Yesterday, the House passed H.R. 5, a bill to reauthorize the Elementary and Secondary Education Act (ESEA). Since its enactment 50 years ago, the goal of the ESEA has been to make sure all children—including disadvantaged children—have access to a quality education.  ESEA was last amended as No Child Left Behind in 2001. And although the law is long overdue for a rewrite, it has been crucial in uncovering gaps in achievement between certain groups of students. The National Women’s Law Center, with a coalition of more than 40 civil right organizations, has laid out principles that must be included in a reauthorized ESEA, including transparent and meaningful reporting of data.

Unfortunately, H.R. 5 not only fails to meet those principles, but also it takes a giant step backwards for students. Here are just three reasons why:

  1. It is like writing a huge check to the states with federal tax dollars, but with no oversight. Under ESEA, states and school districts get billions of dollars. You would think that lawmakers would want to make sure that that money is used to get good results for all kids, to prepare them college and careers in our 21st century economy. Yet, under the guise of “state flexibility” H.R.5 doles out federal funds without asking for any accountability in return. This is not innovation—it’s a rollback. Before ESEA was enacted, schools in many states disregarded the needs of children of color, low-income students, English learners, and students with disabilities. It became clear that these students would not leave school college- and career-ready unless the federal government intervened.

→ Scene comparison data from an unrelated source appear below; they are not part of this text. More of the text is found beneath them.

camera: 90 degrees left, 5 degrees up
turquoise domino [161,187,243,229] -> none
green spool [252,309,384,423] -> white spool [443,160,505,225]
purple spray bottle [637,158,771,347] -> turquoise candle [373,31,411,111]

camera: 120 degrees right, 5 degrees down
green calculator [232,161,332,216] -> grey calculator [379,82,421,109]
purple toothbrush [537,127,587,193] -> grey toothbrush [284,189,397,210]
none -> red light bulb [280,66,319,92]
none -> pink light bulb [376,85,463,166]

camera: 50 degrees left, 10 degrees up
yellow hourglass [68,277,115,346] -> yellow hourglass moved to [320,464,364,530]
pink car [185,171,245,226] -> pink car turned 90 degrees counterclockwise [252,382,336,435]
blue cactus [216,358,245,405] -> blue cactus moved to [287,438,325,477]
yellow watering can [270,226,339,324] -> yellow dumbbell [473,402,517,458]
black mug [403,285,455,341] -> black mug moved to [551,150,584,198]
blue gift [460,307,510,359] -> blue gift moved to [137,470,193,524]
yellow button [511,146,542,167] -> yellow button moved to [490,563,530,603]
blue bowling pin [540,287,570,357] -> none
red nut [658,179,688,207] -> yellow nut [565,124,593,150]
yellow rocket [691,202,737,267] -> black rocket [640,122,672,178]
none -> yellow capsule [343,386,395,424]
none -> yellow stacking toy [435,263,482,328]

To ensure federal educational dollars are spent wisely and equitably, states must target federal resources to the students who need it most, set high standards and goals for student growth and improvement, and make changes when those goals are not met for certain groups of students.
  2. It takes away funding from students who need it the most. H.R. 5 includes a “portability” provision, which would allow federal funds targeted to the most vulnerable students to be reallocated for other uses. This would create a reverse Robin Hood situation where the nation’s poorest school districts would lose more than $675 million, while the most affluent school districts would get $440 million.

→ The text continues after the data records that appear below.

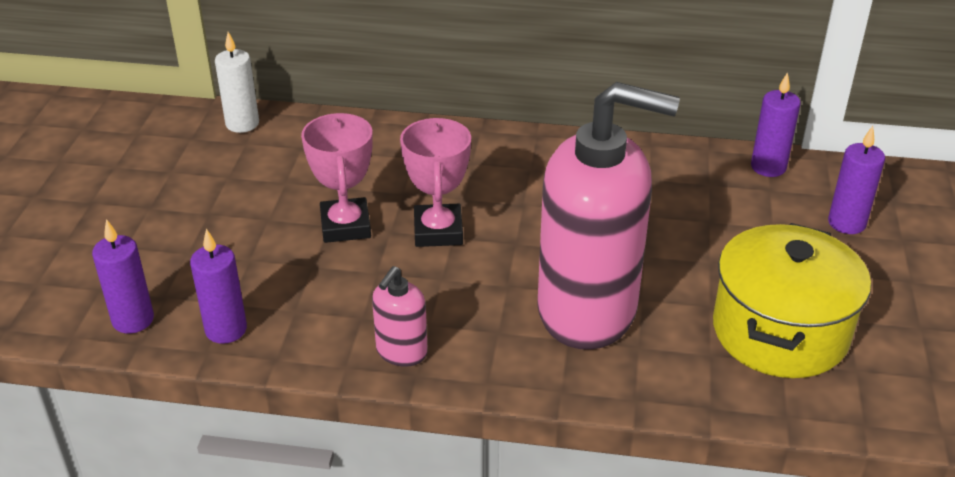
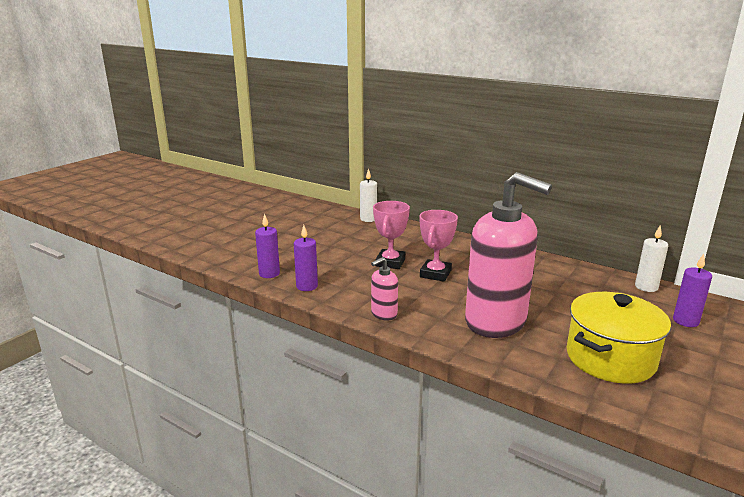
camera: 25 degrees right, 15 degrees down
purple candle [751,72,801,177] -> white candle [635,225,668,292]

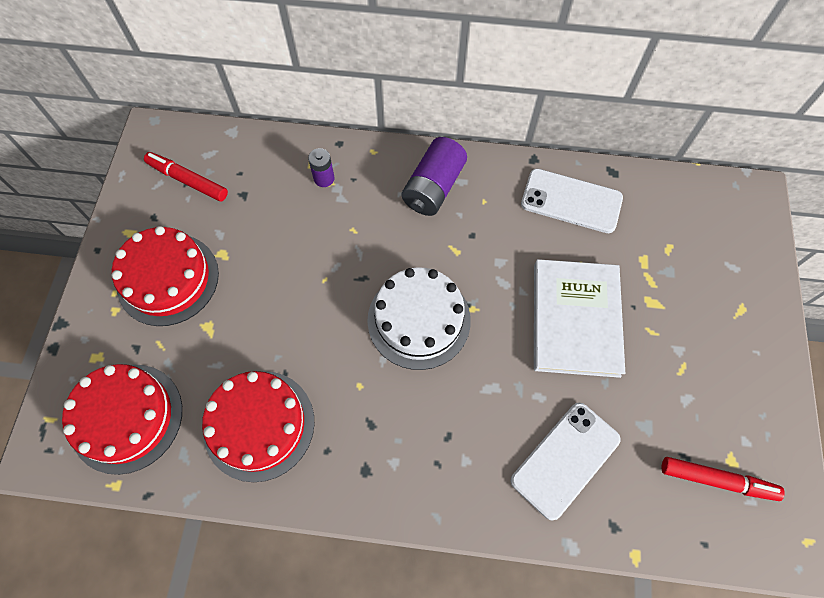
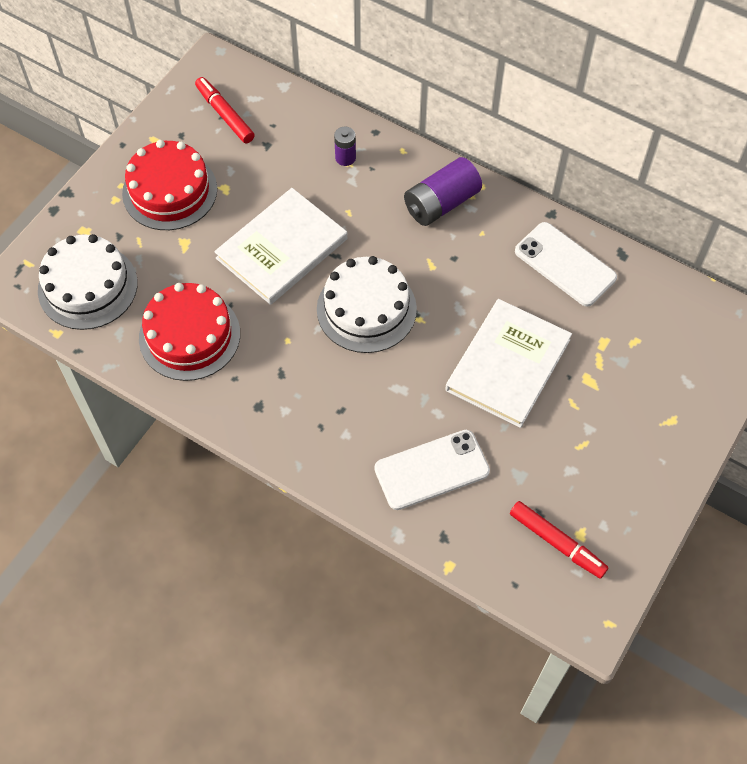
camera: 25 degrees right, 5 degrees down
red cake [62,364,182,475] -> white cake [38,234,138,330]
none -> white book [214,188,347,305]

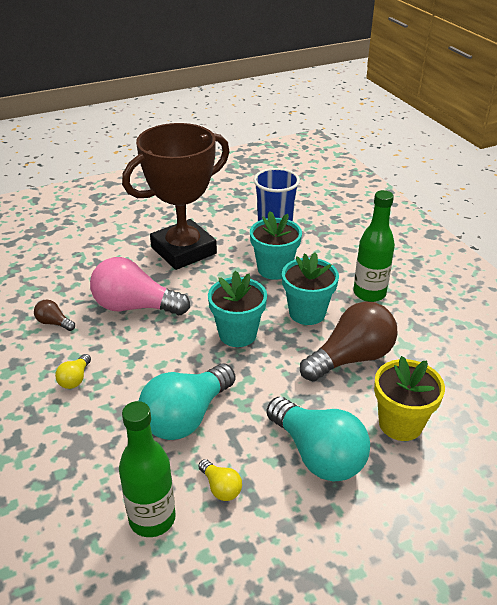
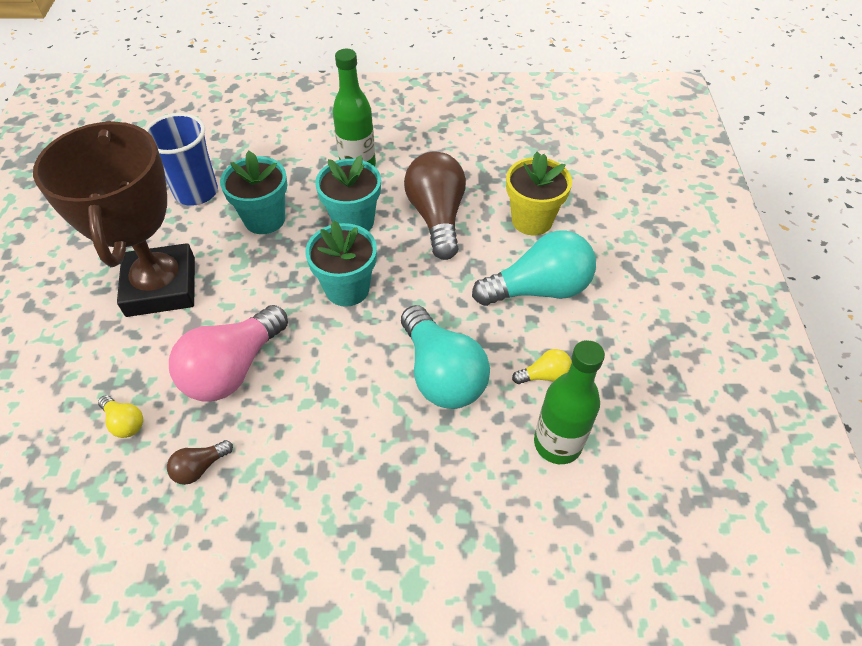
camera: 65 degrees left, 15 degrees up
yellow light bulb [55,354,91,389] -> yellow light bulb moved to [98,395,143,438]

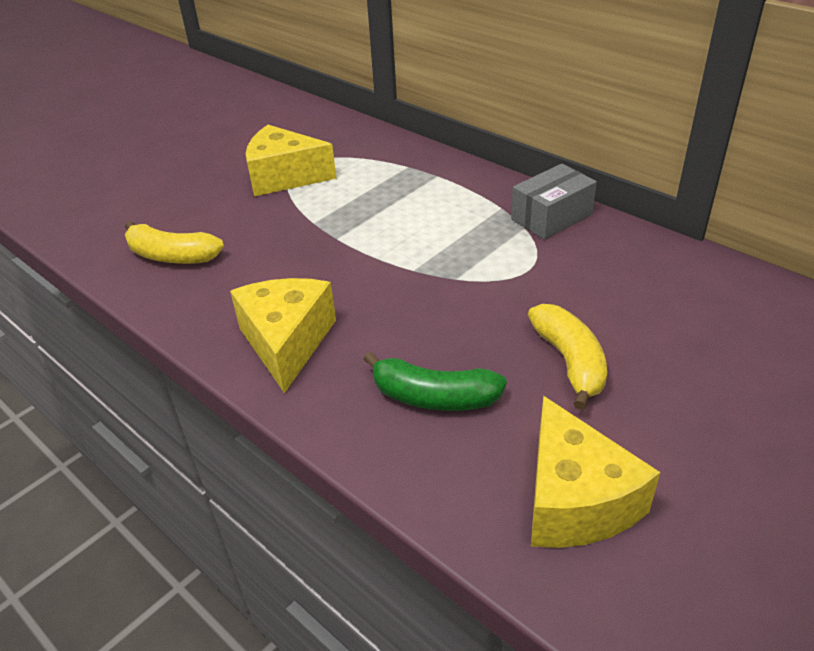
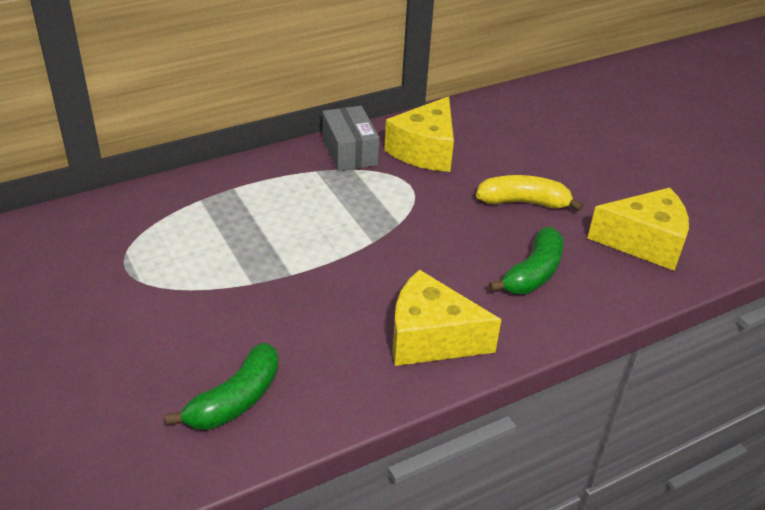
camera: 75 degrees left, 0 degrees up
yellow banana [125,221,224,264] -> green banana [165,342,279,430]
yellow cheese [246,125,337,197] -> yellow cheese moved to [384,96,454,172]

  3. It misses the opportunity to address barriers to learning that affect vulnerable youth. The reauthorization of the ESEA presents a unique opportunity for lawmakers to make sure all students have healthy learning environments, where they are safe from bullying, harassment, and excessive discipline policies that push kids out of school, where girls and boys alike have equal access to opportunities to learn about STEM fields and develop leadership skills in athletics and other extracurricular activities. Unfortunately, H.R. 5 fails to address these issues that are central to student success.

All students deserve access to quality education that gives them a meaningful chance to succeed in college or their careers. And historically, ESEA has played an important role in keeping states from shortchanging disadvantaged students. Unfortunately, when it comes to carrying out the goals of the ESEA, which are still very relevant today, H.R. 5 fails on all marks.